▶ [ЦЕЛЬ ЗАДАНИЯ]
Исходный текст называет проблему символики образов тесно связанной с проблемой художественных пространств в текстах Белля. Объясните в одном–трех предложениях, какие особенности его романов, по этому тексту, лежат в основе такой связи.

В.Фортунатова, анализируя тему нибелунгов в западногерманском романе, говорит только о том, что “живописной и литературной аналогией авторскому замыслу показать закулисную жизнь официального Бонна (идет речь о романе “Женщины у берега Рейна”) становится народное сказание о нибелунгах и художественные произведения последующих веков на его основе”. Здесь, как и в работе Н.Лейтес можно выделить двучленную пространственную оппозицию “свое”\”чужое”. Теоретическую основу рассмотрения этой оппозиции как пространственной дает работа голландского культуролога Й.Хейзинги, на его труды при анализе опирается и Э.Ильина.
С проблемой художественных пространств беллевских текстов тесно связана проблема символики образов. В романах Белля, как правило, герой статичен по отношению к пространству, а само образное название героя иногда дает имя его пространству. В работах С.Джебраиловой, Э.Ильиной, И.Роднянской анализируется символика образов буйволов, агнцев и пастырей (роман “Бильярд в половине десятого”). В более поздних работах С.Джебраиловой и Э.Ильиной эти образы анализируются с опорой на библейский текст, И.Роднянская рассматривает их как нравственный выбор каждого из героев, что не противоречит точки зрения двух других исследовательниц. Частным случаем противостояния агнцев пастырей является оппозиция антифашисты (антифашизм)\ фашисты (фашизм). О реализации этой темы в творчестве Белля писали А.Карельский, Л.Черная, Б.Сучков. В более поздних работах И.Фрадкин и Т.Мотылева рассматривают это противостояние как часть еще более общей проблемы нравственного или безнравственного выбора каждого из героев и ответственности за этот шаг.

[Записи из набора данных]
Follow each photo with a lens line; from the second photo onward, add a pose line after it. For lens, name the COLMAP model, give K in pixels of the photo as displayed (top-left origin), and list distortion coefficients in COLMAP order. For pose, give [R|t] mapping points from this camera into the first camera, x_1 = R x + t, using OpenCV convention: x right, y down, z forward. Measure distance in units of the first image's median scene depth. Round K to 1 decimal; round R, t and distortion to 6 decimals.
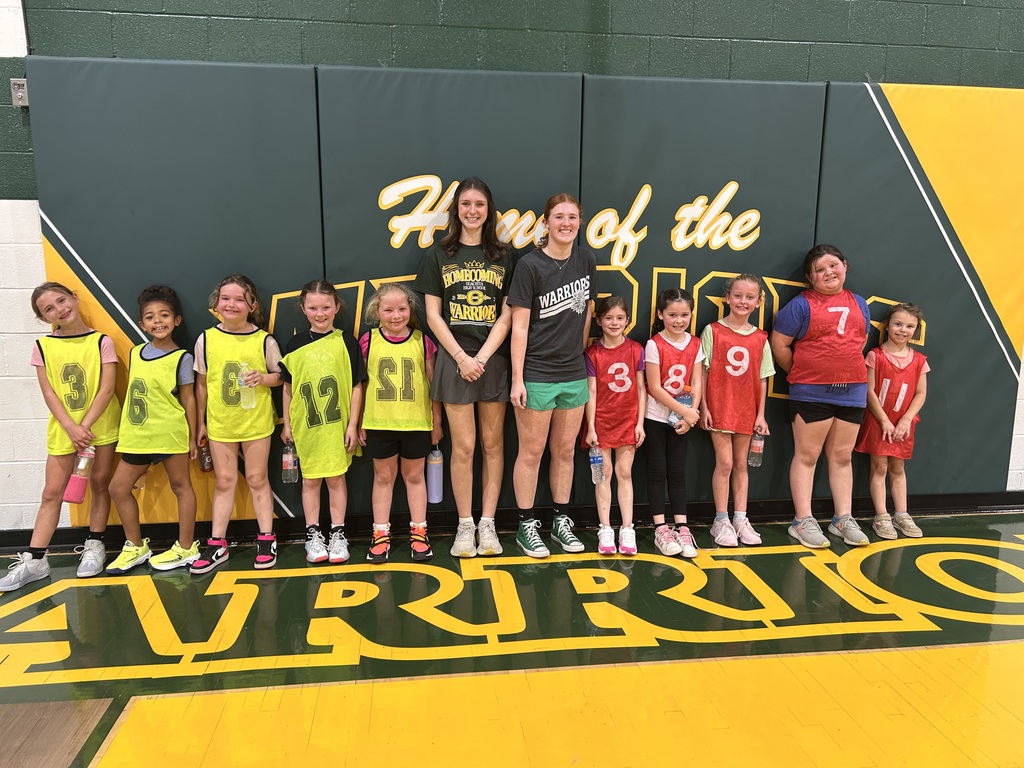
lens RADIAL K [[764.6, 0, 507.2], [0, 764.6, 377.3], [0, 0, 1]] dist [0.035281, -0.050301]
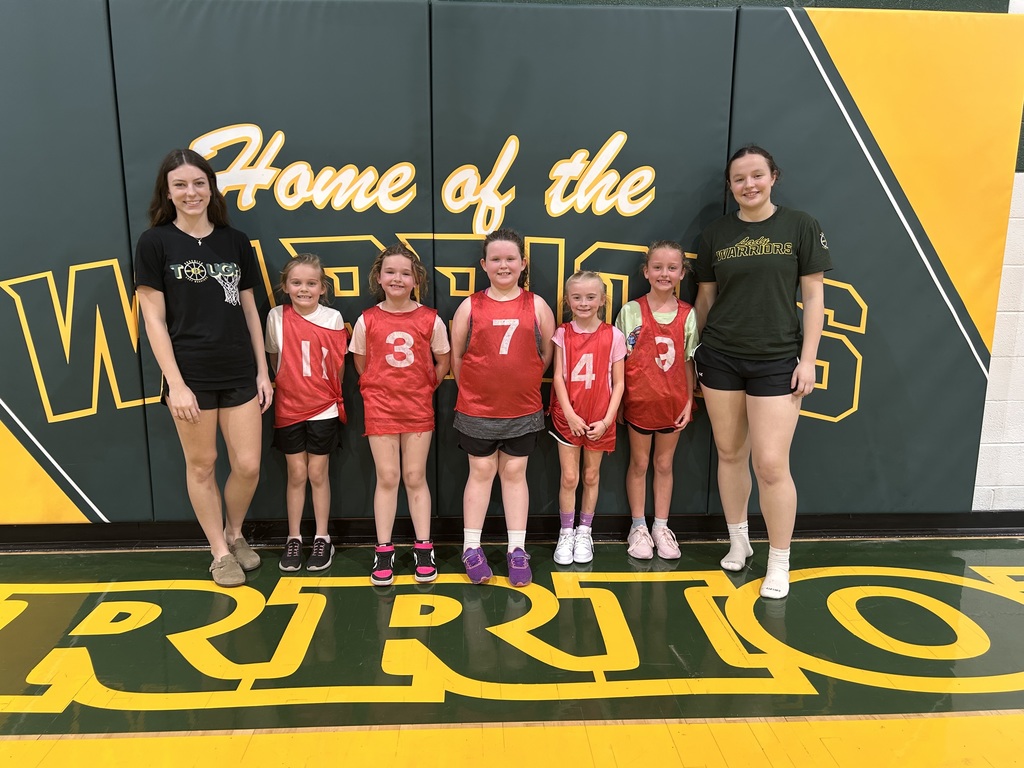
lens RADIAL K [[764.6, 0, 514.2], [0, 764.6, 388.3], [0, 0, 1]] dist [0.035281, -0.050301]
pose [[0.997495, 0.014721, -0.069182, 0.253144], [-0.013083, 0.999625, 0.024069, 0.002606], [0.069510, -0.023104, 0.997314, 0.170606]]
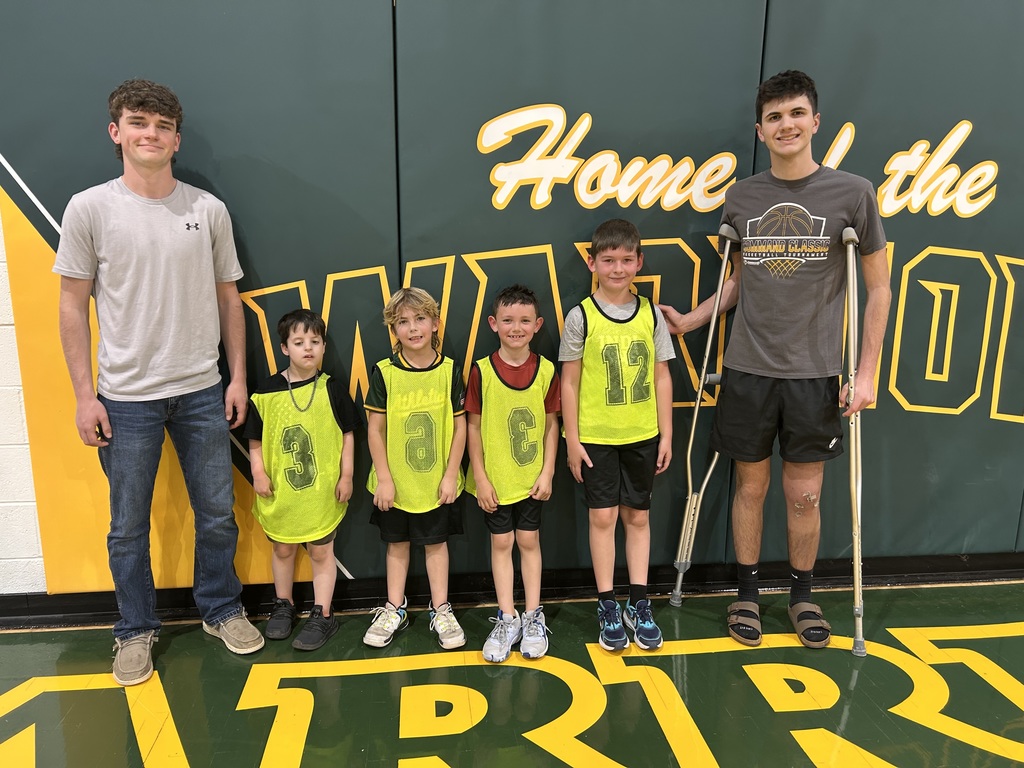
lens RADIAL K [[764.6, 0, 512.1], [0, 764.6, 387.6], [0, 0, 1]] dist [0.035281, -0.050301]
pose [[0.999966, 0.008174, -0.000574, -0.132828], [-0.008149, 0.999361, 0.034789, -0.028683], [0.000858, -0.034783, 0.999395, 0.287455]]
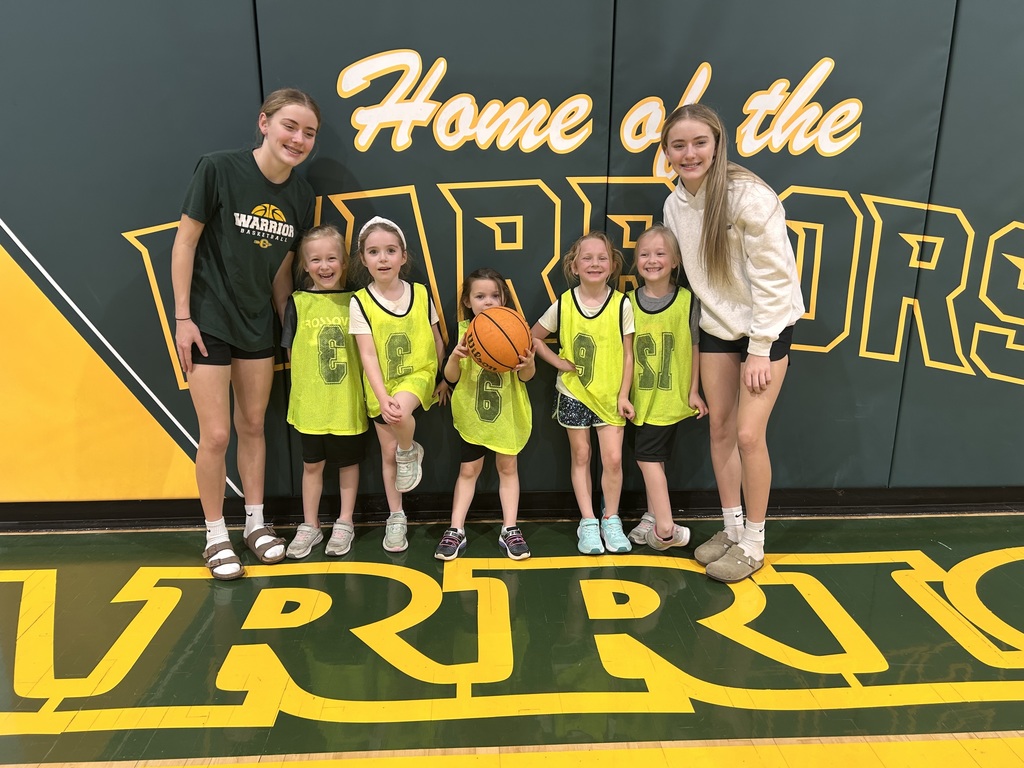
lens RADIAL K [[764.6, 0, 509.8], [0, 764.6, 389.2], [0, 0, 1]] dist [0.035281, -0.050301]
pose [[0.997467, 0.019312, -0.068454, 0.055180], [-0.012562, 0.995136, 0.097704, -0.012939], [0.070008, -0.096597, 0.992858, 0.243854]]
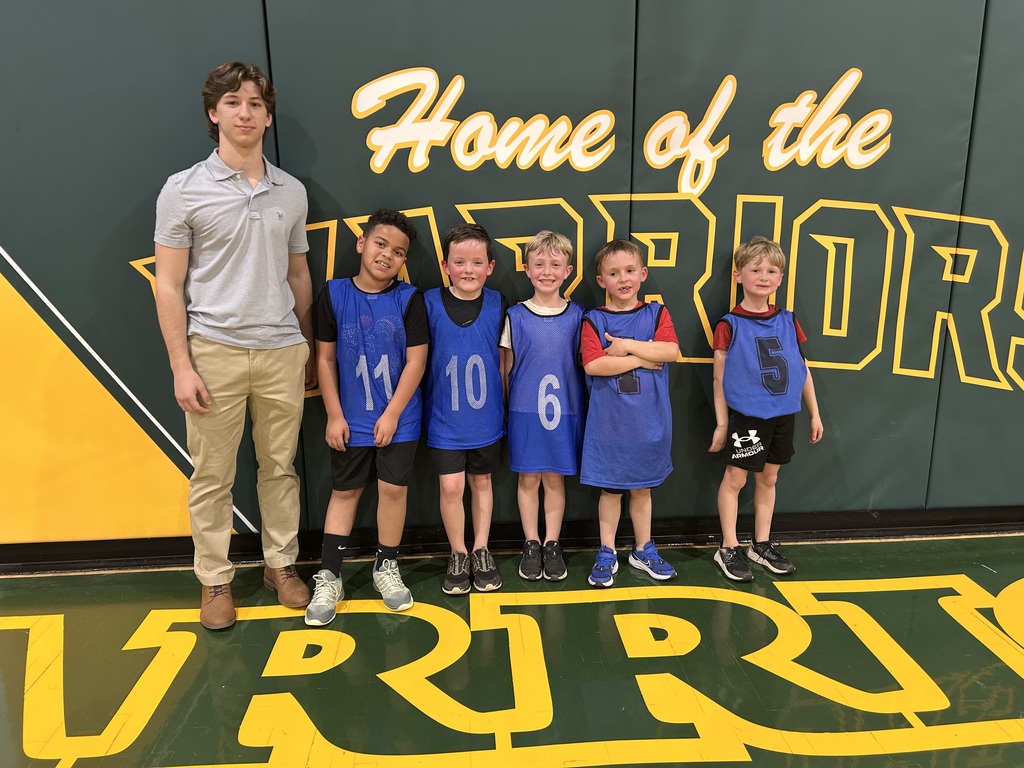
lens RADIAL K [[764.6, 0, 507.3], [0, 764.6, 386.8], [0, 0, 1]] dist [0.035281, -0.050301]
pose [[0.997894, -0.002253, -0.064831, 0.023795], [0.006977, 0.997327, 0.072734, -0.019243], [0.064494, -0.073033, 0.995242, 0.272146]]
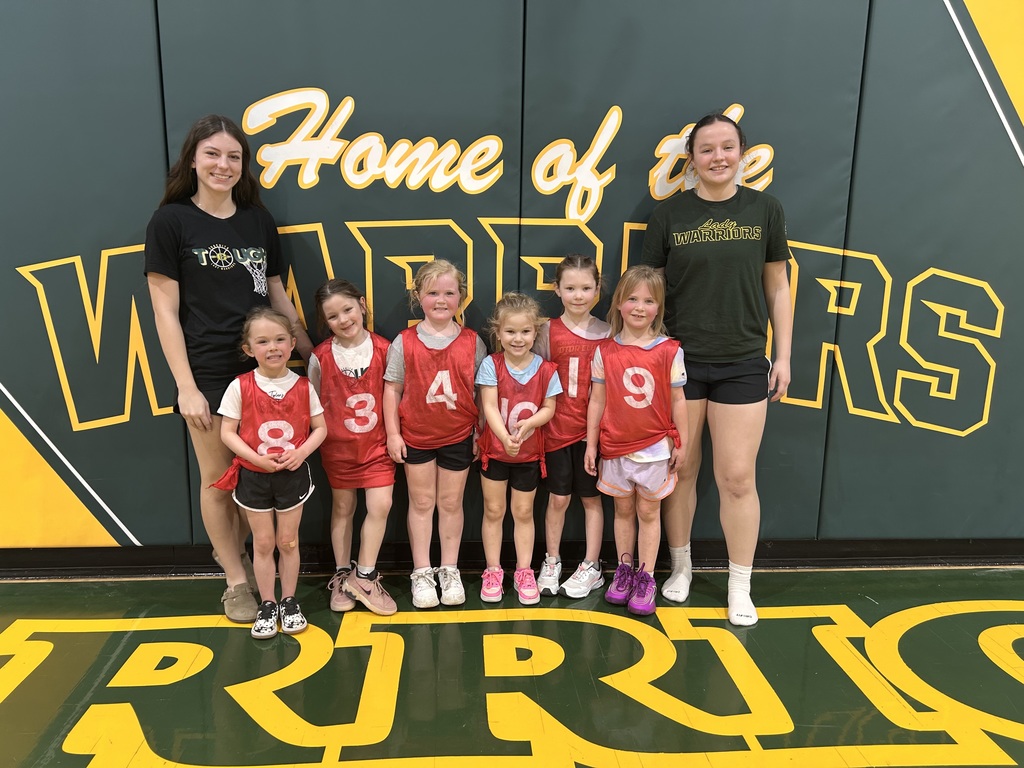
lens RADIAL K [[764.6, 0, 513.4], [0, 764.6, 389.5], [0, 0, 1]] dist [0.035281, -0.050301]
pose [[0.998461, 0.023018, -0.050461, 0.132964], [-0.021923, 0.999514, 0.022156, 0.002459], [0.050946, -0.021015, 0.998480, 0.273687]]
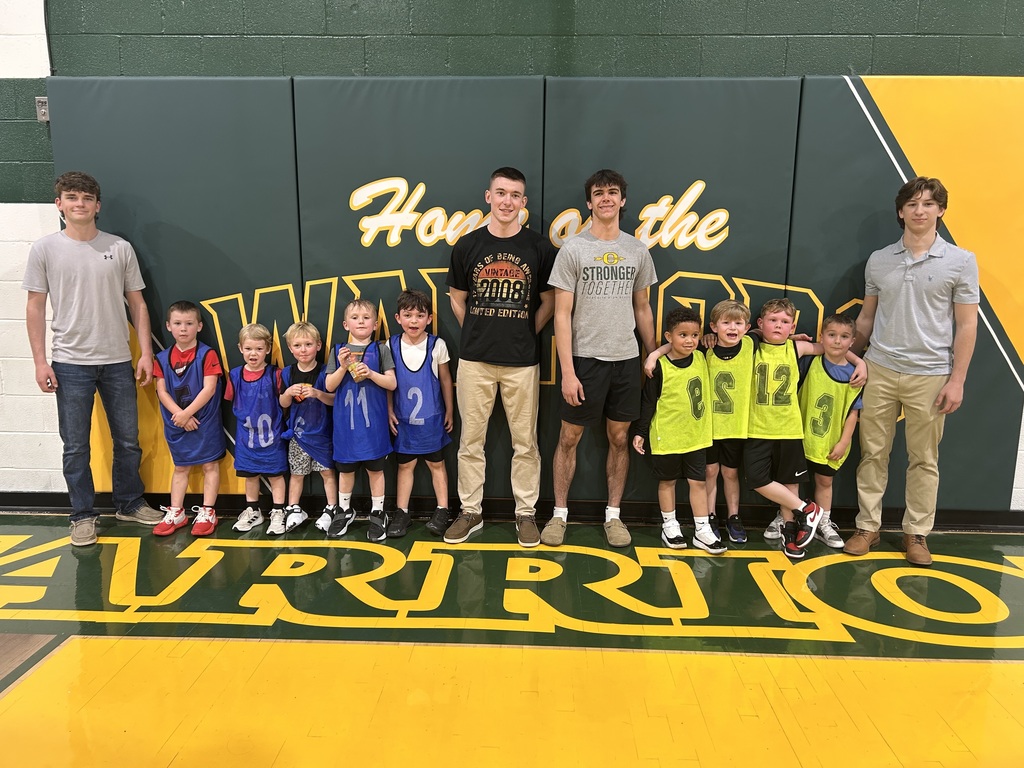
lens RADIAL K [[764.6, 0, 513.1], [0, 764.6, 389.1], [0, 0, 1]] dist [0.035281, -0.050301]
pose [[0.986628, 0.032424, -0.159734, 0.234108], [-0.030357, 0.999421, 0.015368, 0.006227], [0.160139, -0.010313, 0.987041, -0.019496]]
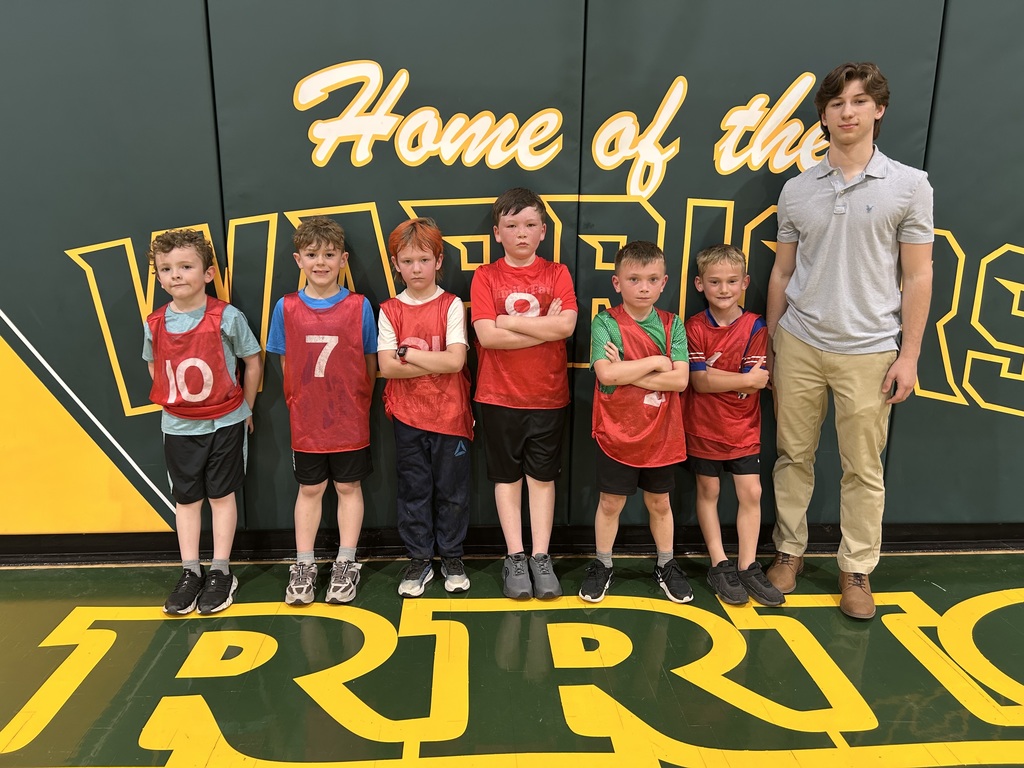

▶ [РЕЗУЛЬТАТ ЗАДАНИЯ]
В романах Белля герой, как правило, статичен по отношению к пространству. Кроме того, образное название героя иногда дает имя его пространству.